(MATERIALS PROVIDED)

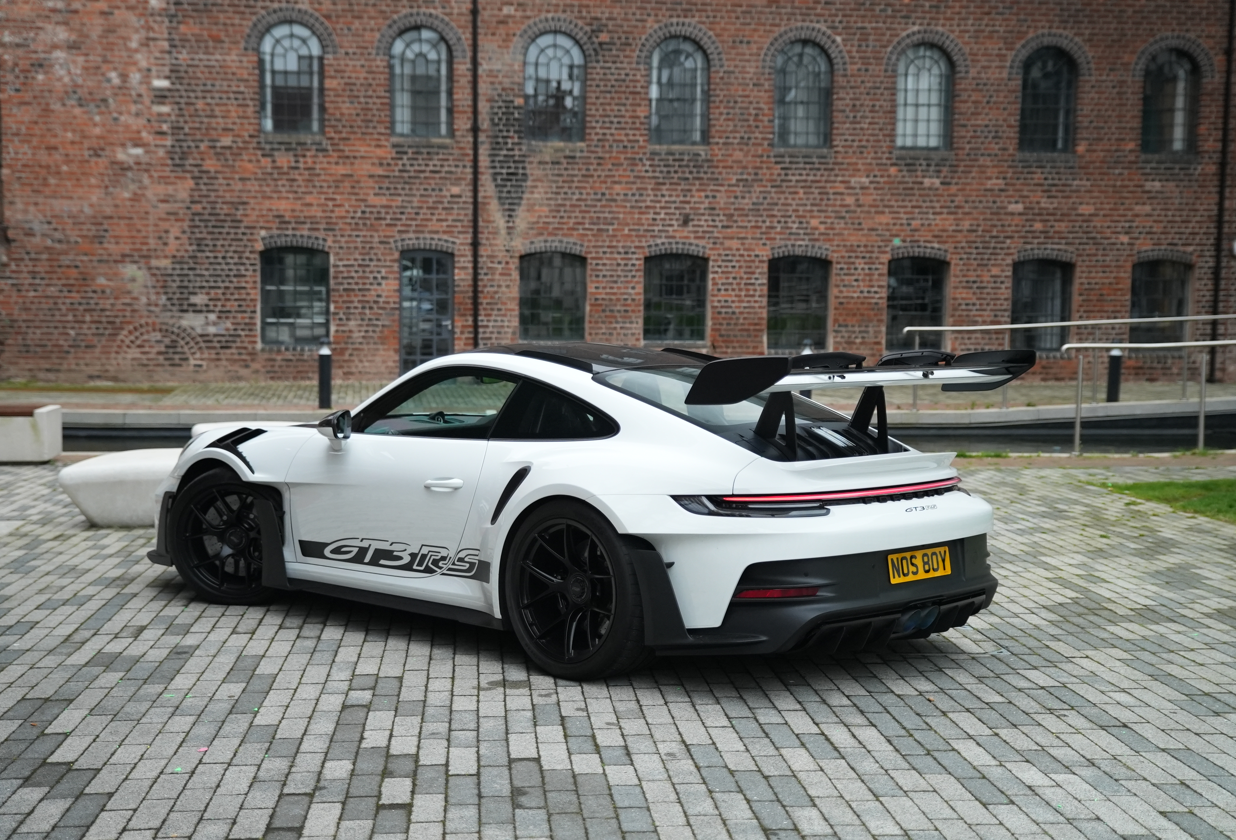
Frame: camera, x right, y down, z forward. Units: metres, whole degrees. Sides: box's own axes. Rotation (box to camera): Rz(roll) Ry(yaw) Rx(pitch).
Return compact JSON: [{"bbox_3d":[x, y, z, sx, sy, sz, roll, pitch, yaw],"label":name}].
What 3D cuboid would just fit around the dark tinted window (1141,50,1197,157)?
[{"bbox_3d":[9.276,-5.347,29.381,0.957,1.713,0.150,0,4,-7],"label":"dark tinted window"}]

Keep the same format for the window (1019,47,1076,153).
[{"bbox_3d":[6.874,-5.114,27.946,0.900,1.657,0.150,0,6,-5],"label":"window"}]

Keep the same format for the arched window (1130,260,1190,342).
[{"bbox_3d":[9.164,-1.944,29.616,1.008,1.534,0.150,0,4,-7],"label":"arched window"}]

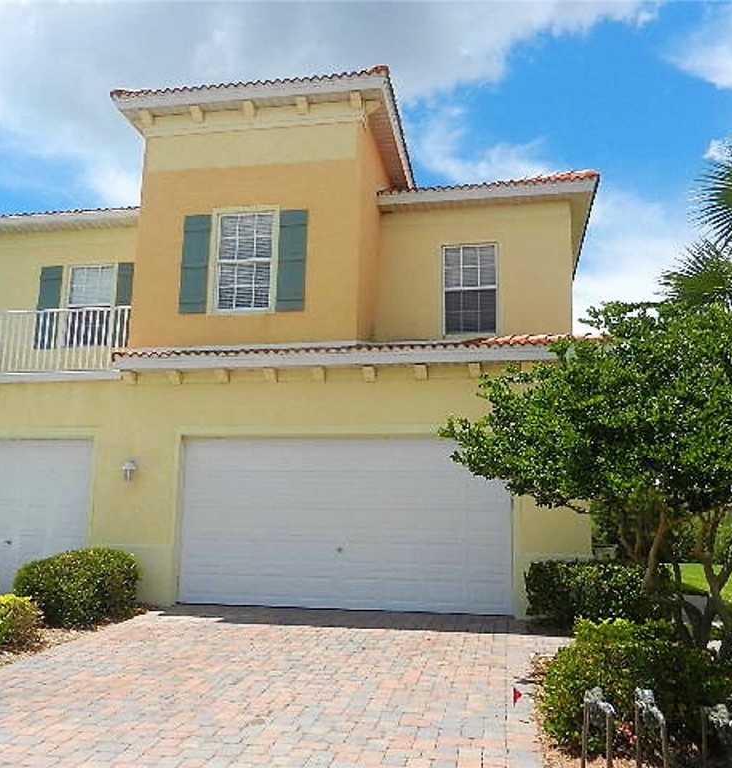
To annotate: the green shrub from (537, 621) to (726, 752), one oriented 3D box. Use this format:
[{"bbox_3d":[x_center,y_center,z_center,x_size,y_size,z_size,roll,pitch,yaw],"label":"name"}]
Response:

(End MATERIALS PROVIDED)

◆ TASK ITEM: Across the data, count every line where the string "name" turns up, then write only that count.

◆ SOLUTION FOR THIS EXERCISE: 2